Human somatic angiotensin converting enzyme (ACE) plays a pivotal role in the renin-angiotensin-aldosterone system by regulating blood pressure and electrolyte balance. Inhibition of ACE is a cornerstone in the management of hypertension, cardiovascular diseases, and renal disorders. Recent advances in structural biology techniques have provided invaluable insights into the molecular mechanisms underlying ACE inhibition, facilitating the design and development of more effective therapeutic agents. This review focuses on the latest advancements in elucidating the structural basis for ACE inhibition.
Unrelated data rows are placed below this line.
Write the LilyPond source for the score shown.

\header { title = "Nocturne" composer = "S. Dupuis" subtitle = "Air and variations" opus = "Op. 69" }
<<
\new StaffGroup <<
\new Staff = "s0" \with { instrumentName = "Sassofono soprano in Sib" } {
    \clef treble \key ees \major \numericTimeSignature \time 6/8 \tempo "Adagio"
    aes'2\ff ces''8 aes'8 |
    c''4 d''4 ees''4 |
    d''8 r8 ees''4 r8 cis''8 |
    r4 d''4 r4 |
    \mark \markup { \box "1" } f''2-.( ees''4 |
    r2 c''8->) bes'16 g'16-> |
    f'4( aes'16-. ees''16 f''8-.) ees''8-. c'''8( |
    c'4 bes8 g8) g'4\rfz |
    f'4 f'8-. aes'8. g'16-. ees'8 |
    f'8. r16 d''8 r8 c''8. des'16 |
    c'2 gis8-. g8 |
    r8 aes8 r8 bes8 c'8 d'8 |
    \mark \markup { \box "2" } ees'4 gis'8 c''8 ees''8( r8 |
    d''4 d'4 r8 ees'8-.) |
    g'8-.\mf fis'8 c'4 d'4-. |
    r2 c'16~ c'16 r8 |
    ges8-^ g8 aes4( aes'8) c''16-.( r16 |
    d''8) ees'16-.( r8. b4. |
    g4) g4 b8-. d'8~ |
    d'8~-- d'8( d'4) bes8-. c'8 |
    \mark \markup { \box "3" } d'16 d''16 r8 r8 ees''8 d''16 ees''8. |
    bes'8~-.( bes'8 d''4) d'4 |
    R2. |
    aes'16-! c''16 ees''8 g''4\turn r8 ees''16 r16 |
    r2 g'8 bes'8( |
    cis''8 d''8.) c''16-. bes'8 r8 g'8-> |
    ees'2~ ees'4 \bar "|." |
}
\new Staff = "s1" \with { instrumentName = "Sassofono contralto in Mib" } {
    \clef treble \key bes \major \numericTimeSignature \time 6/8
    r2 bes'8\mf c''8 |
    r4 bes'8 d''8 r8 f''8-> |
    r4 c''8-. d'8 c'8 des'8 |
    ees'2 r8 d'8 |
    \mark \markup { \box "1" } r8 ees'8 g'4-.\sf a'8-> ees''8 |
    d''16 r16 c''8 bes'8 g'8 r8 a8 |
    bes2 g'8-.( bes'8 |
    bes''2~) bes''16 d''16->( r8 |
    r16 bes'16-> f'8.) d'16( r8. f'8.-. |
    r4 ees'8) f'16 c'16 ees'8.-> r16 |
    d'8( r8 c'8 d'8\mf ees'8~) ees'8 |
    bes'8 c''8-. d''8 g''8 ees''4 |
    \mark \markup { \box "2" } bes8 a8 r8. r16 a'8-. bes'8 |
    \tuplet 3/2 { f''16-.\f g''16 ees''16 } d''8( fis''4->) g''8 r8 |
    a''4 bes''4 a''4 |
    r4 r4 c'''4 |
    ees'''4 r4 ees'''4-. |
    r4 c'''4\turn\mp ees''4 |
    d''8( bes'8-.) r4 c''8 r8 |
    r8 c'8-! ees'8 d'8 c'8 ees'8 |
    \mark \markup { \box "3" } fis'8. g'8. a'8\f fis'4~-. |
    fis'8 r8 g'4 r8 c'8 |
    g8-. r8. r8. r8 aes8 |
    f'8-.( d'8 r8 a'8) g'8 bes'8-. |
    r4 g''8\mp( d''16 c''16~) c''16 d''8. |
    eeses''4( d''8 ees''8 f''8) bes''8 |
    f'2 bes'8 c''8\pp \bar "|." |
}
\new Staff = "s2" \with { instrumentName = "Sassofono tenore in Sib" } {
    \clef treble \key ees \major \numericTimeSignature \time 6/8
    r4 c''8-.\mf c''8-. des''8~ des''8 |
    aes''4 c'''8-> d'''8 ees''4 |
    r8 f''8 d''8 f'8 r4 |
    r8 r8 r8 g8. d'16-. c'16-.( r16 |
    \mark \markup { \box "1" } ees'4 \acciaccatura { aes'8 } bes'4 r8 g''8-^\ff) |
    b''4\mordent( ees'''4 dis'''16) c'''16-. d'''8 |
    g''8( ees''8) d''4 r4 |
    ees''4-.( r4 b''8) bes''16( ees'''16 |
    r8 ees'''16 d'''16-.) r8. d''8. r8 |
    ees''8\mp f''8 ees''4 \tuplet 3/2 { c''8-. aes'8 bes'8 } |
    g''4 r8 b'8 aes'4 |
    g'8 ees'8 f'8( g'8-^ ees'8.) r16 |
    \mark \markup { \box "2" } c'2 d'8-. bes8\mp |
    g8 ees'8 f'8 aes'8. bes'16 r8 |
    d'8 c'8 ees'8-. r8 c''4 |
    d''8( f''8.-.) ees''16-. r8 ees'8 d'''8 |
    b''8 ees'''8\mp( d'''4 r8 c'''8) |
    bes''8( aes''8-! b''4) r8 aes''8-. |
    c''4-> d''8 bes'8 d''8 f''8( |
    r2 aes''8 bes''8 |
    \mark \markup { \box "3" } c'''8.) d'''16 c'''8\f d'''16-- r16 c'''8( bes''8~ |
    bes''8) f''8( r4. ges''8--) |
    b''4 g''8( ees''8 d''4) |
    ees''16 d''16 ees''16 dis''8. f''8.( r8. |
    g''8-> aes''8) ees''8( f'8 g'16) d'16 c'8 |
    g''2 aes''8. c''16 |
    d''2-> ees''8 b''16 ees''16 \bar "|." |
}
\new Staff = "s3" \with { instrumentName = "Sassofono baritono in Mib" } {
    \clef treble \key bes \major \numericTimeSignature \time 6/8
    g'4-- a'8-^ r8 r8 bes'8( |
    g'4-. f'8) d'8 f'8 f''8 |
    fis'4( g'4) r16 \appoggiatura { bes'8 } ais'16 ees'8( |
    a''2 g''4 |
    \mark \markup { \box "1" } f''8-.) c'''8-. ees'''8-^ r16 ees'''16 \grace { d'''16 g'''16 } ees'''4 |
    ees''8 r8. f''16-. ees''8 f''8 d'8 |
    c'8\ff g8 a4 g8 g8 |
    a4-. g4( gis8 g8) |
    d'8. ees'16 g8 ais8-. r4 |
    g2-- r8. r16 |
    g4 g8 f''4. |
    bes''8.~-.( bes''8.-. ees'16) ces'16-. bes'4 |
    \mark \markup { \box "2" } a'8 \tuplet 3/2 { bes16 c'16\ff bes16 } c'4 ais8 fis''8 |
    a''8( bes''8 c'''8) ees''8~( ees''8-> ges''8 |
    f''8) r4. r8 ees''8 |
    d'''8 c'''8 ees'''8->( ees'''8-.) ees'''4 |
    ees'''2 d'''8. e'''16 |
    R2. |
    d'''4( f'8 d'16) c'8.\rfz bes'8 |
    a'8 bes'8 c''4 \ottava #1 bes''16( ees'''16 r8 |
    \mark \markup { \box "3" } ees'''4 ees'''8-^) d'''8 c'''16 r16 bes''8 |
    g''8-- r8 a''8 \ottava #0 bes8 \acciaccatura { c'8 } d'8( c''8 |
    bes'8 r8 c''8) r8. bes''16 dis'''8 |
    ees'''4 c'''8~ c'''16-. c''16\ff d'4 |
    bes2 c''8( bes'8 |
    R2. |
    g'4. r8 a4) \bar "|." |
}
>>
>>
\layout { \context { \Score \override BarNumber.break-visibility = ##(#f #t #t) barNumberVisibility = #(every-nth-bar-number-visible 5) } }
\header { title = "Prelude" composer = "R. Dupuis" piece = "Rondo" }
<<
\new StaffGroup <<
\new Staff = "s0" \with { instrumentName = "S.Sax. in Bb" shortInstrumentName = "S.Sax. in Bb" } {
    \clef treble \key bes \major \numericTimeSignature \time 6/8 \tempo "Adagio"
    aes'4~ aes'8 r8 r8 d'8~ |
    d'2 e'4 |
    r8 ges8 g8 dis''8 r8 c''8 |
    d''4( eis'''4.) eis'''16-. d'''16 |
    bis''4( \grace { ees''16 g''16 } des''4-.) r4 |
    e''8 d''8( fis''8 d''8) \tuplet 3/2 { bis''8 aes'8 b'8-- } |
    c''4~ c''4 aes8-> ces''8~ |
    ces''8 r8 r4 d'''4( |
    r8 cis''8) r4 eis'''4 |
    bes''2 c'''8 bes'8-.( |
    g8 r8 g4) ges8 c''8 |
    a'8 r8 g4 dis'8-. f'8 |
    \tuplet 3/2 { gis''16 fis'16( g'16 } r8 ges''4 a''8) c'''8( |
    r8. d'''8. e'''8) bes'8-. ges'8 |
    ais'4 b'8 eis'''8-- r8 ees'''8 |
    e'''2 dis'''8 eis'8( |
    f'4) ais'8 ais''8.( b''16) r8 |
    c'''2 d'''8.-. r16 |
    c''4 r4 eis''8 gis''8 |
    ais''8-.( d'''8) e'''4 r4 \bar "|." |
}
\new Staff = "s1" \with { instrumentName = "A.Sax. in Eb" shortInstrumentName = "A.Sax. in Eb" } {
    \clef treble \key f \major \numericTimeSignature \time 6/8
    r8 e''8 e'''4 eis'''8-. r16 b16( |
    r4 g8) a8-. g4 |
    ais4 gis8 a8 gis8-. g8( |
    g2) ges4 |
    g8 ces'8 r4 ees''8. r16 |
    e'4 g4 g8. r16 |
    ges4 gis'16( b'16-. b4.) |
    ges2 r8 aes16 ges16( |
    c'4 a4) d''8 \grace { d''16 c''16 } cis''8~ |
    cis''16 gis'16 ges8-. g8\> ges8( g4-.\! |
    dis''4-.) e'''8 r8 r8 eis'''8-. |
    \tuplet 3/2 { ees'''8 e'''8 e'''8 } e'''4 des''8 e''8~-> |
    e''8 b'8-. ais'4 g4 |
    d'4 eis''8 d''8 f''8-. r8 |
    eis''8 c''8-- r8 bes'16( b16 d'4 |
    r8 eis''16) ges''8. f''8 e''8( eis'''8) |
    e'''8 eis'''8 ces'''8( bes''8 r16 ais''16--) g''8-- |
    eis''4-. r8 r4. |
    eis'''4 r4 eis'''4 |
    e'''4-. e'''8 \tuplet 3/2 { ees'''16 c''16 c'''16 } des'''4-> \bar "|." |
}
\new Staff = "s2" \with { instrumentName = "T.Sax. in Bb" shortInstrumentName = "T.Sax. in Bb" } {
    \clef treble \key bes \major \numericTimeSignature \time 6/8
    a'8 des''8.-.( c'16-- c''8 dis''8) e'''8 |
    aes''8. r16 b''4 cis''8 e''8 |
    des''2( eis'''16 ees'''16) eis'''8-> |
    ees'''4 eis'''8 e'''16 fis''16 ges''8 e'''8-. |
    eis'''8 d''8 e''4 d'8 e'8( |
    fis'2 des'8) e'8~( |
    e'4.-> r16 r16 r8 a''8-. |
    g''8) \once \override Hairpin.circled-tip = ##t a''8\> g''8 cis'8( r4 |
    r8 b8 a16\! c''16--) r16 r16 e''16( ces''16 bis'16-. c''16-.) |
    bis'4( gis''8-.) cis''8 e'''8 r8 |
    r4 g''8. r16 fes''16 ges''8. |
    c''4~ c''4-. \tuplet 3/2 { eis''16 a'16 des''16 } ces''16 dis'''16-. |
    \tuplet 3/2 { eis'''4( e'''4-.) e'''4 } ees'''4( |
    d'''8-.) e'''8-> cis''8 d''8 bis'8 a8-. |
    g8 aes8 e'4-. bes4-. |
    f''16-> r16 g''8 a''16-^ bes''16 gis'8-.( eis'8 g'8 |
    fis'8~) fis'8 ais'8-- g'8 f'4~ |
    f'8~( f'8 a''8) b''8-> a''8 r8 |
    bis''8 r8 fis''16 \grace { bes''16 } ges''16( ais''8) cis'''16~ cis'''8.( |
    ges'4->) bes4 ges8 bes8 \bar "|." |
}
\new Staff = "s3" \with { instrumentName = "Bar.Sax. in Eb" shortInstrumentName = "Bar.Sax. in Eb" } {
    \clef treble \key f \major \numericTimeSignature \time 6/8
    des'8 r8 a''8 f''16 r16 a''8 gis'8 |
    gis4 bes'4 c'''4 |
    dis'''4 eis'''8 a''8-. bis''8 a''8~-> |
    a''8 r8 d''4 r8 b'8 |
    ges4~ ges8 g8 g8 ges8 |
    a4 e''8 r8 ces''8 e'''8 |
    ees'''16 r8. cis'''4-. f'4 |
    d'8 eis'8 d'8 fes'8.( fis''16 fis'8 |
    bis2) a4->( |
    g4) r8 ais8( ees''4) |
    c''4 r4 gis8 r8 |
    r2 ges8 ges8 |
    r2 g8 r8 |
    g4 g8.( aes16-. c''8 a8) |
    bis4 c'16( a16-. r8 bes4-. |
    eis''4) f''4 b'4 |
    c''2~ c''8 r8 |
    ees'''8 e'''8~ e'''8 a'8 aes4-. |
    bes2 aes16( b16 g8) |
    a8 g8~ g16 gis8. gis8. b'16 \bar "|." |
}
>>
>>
High-resolution crystallographic studies of minimally glycosylated individual domains of ACE have revealed intricate molecular details of the ACE catalytic N- and C-domains, and their detailed interactions with clinically relevant and newly designed domain-specific inhibitors. In addition, the recently elucidated structure of the glycosylated form of full-length ACE by cryo-electron microscopy (cryo-EM) has shed light on the mechanism of ACE dimerization and revealed continuous conformational changes which occur prior to ligand binding. In addition molecular dynamics simulations and computational docking studies have provided atomic details of inhibitor binding kinetics and energetics, facilitating the rational design of novel ACE inhibitors with improved potency and selectivity. Furthermore, computational analysis of the motions observed by cryo-EM allowed the identification of allosteric binding sites on ACE. This affords new opportunities for the development of next-generation allosteric inhibitors with enhanced pharmacological properties. Overall, the insights highlighted in this review could enable the rational design of novel ACE inhibitors with improved efficacy and safety profiles, ultimately leading to better therapeutic outcomes for patients with hypertension and cardiovascular diseases.